AC: Who are you influences?

JD: A lot of European women filmmakers too obscure and too numerous to mention. And Robert Altman because there are no "good" or "bad" characters in his films, just people.

AC: There's a line in the movie that sticks: "I fell in love and the person I fell in love with just happened to be a woman." It has a sort Michael-Stipe-pan-sexuality feel. Were you trying to assert that people are basically bisexual?

GD: No, not intentionally. I was just trying to blur the often very rigid lines that exist in peoples' minds when they think of homosexuality and heterosexuality.

AC: What are some common things you are hearing about the film?

JD: A lot of folks are saying, hey, thanks for telling "my story." Also, we're getting a lot of gratitude from women thanking us for showing real women with real women bodies and faces, which is quite a bit different from what a lot of distributors that we talked with said to us: They wanted a more Hollywood version of these characters.

AC: It was interesting that you chose to have Carly and Dinah get married at the end of the film. Why?

GD: It seemed like a fitting ending: These ladies triumphed over so much hardship that a wedding seemed a great way to celebrate that. Also, I liked playing with the suburban idea of marriage. Here are these two women about to get married to one another playing basketball in the driveway wearing their wedding dresses.

AC: What are your thoughts on the whole "lesbian chic" trend vocalized in films such as Chasing Amy?

GD: It's mentioned in our film too. I think it's great, not so much for the trendiness of it, but because what's considered trendy today will be considered as acceptable by the mainstream tomorrow.

AC: What's up with all the math used in the film? Were one of you a math teacher or something?

GD: No, I just thought that it went with the character: Math teachers are such nerds sometimes. They love to talk about math.

AC: Why did you pick Dallas to shoot in? What was it like?

GD: Dallas was really a perfect setting for us because the film is about a heartland, middle-America type of community, which Dallas provided.
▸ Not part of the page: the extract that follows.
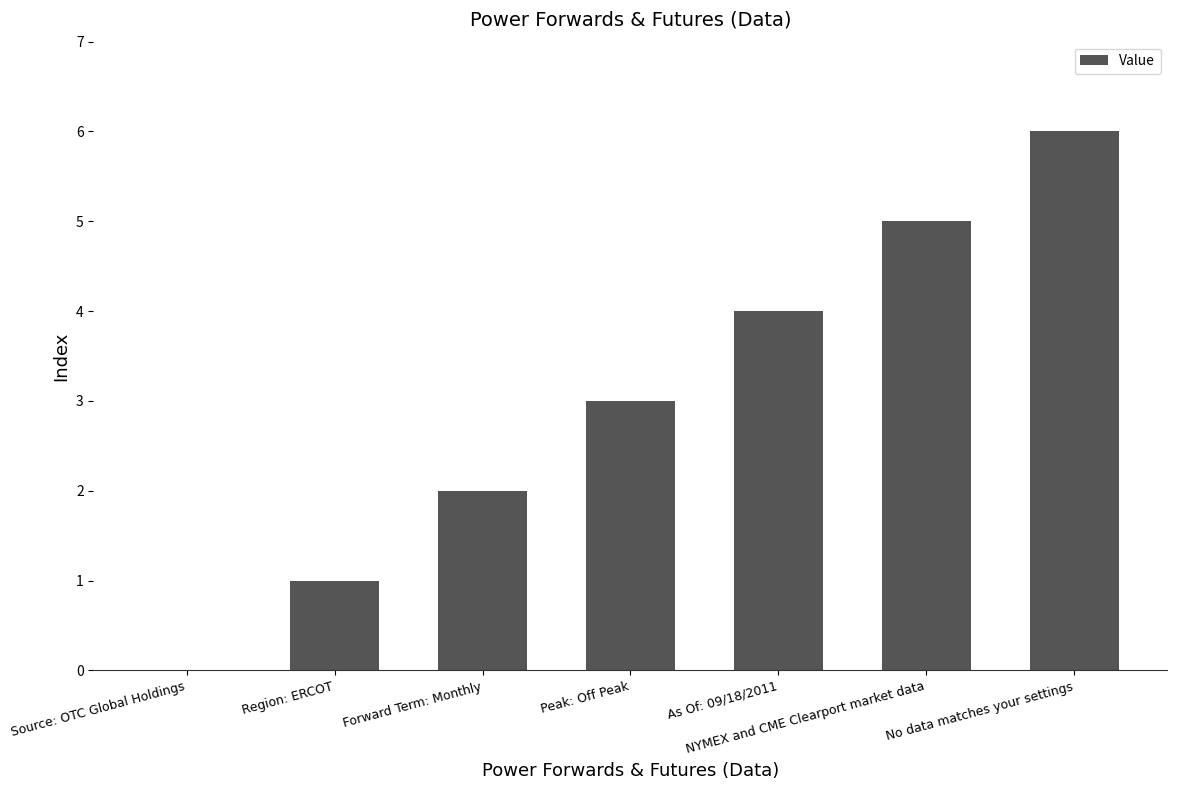

How many positive values are there?

6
Also, we have strong connections to the Dallas film community. I think it's much easier to make a film here because people are much less jaded than they are in L.A. and more willing to grow the industry.
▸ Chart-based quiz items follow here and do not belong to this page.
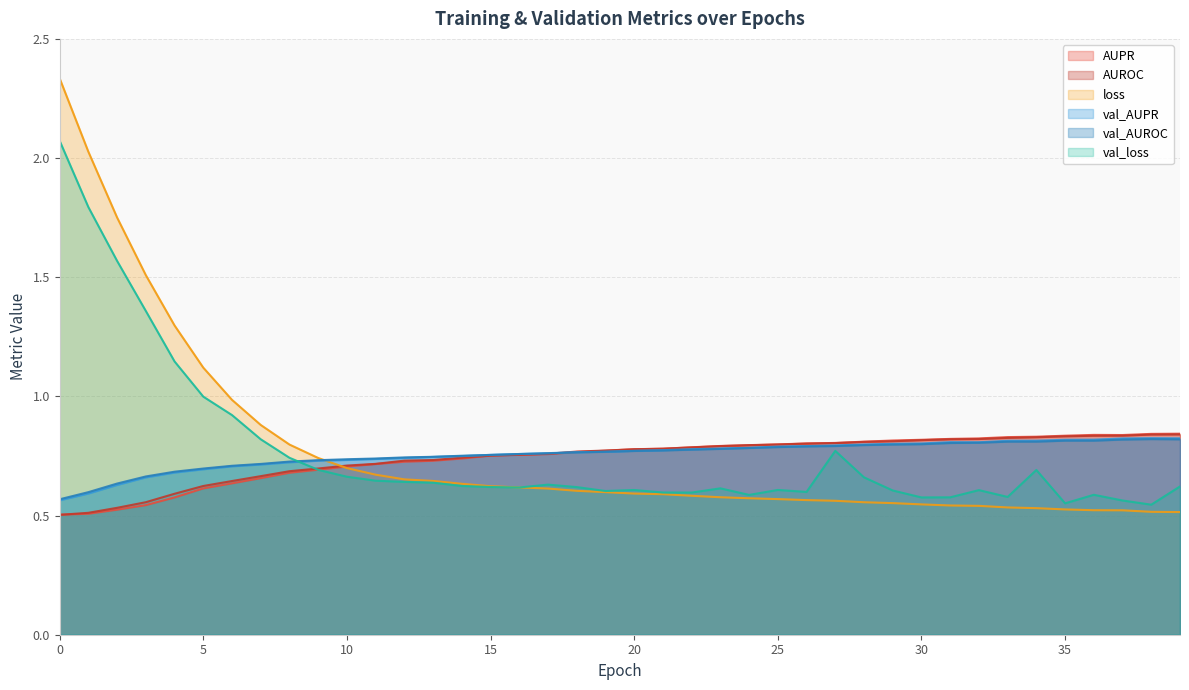

Reading right to left, transcribe all the data shown in this chart.

AUPR: 39=0.8	38=0.8	37=0.8	36=0.8	35=0.8	34=0.8	33=0.8	32=0.8	31=0.8	30=0.8	29=0.8	28=0.8	27=0.8	26=0.8	25=0.8	24=0.8	23=0.8	22=0.8	21=0.8	20=0.8	19=0.8	18=0.8	17=0.8	16=0.8	15=0.8	14=0.7	13=0.7	12=0.7	11=0.7	10=0.7	9=0.7	8=0.7	7=0.7	6=0.6	5=0.6	4=0.6	3=0.5	2=0.5	1=0.5	0=0.5
AUROC: 39=0.8	38=0.8	37=0.8	36=0.8	35=0.8	34=0.8	33=0.8	32=0.8	31=0.8	30=0.8	29=0.8	28=0.8	27=0.8	26=0.8	25=0.8	24=0.8	23=0.8	22=0.8	21=0.8	20=0.8	19=0.8	18=0.8	17=0.8	16=0.8	15=0.8	14=0.7	13=0.7	12=0.7	11=0.7	10=0.7	9=0.7	8=0.7	7=0.7	6=0.6	5=0.6	4=0.6	3=0.6	2=0.5	1=0.5	0=0.5
loss: 39=0.5	38=0.5	37=0.5	36=0.5	35=0.5	34=0.5	33=0.5	32=0.5	31=0.5	30=0.5	29=0.6	28=0.6	27=0.6	26=0.6	25=0.6	24=0.6	23=0.6	22=0.6	21=0.6	20=0.6	19=0.6	18=0.6	17=0.6	16=0.6	15=0.6	14=0.6	13=0.6	12=0.7	11=0.7	10=0.7	9=0.7	8=0.8	7=0.9	6=1.0	5=1.1	4=1.3	3=1.5	2=1.8	1=2.0	0=2.3
val_AUPR: 39=0.8	38=0.8	37=0.8	36=0.8	35=0.8	34=0.8	33=0.8	32=0.8	31=0.8	30=0.8	29=0.8	28=0.8	27=0.8	26=0.8	25=0.8	24=0.8	23=0.8	22=0.8	21=0.8	20=0.8	19=0.8	18=0.8	17=0.8	16=0.8	15=0.8	14=0.7	13=0.7	12=0.7	11=0.7	10=0.7	9=0.7	8=0.7	7=0.7	6=0.7	5=0.7	4=0.7	3=0.7	2=0.6	1=0.6	0=0.6
val_AUROC: 39=0.8	38=0.8	37=0.8	36=0.8	35=0.8	34=0.8	33=0.8	32=0.8	31=0.8	30=0.8	29=0.8	28=0.8	27=0.8	26=0.8	25=0.8	24=0.8	23=0.8	22=0.8	21=0.8	20=0.8	19=0.8	18=0.8	17=0.8	16=0.8	15=0.8	14=0.8	13=0.7	12=0.7	11=0.7	10=0.7	9=0.7	8=0.7	7=0.7	6=0.7	5=0.7	4=0.7	3=0.7	2=0.6	1=0.6	0=0.6
val_loss: 39=0.6	38=0.5	37=0.6	36=0.6	35=0.6	34=0.7	33=0.6	32=0.6	31=0.6	30=0.6	29=0.6	28=0.7	27=0.8	26=0.6	25=0.6	24=0.6	23=0.6	22=0.6	21=0.6	20=0.6	19=0.6	18=0.6	17=0.6	16=0.6	15=0.6	14=0.6	13=0.6	12=0.6	11=0.6	10=0.7	9=0.7	8=0.7	7=0.8	6=0.9	5=1.0	4=1.1	3=1.4	2=1.6	1=1.8	0=2.1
AC: Any downsides to shooting in Dallas?

GD: Only that we were outside of the loop in terms of the type of business connections out in L.A.

AC: How's the business side been to deal with, i.e. working with distributors, playing the game, etc.?
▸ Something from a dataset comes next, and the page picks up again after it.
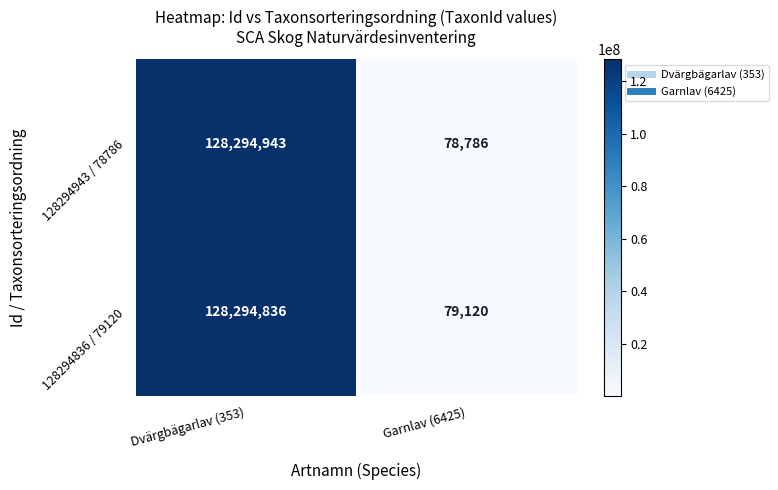

Rank the series at Garnlav (6425) from highest to lowest value.

128294836 / 79120, 128294943 / 78786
JD: The process has been arduous and persistence has been key. You really need to learn to sharpen your instincts. We've certainly come across our share of jerks and liars. That's why we went with our distributor, Strand, because they were very straightforward, no bullshit with us.

AC: You've mentioned the process as kind of daunting?

GD: Yes, it has been. And every filmmaker we've talked with, even the ones who've gotten big deals with the likes of Miramax or Fine Line have mentioned a disillusionment process, "une illusion perdu." It's been the same for us.

AC: Your investor base was pretty diverse. Who did it consist of?

JD: All types: conservatives, gay/lesbians, friends, those who liked it for its political statement, etc. Most of the folks who invested in it just really loved the story.

AC: Are you working on any new projects?

JD: Yes, many, each at various stages. We have two in the production-fundraising stage and one in the scripting stage.

AC: Are you staying in the gay genre?

GD: No, not exclusively. But all of the projects have strong, authentic women characters who are making their own choices.

Late Bloomers opens on Friday, June 27 at the Dobie Theatre.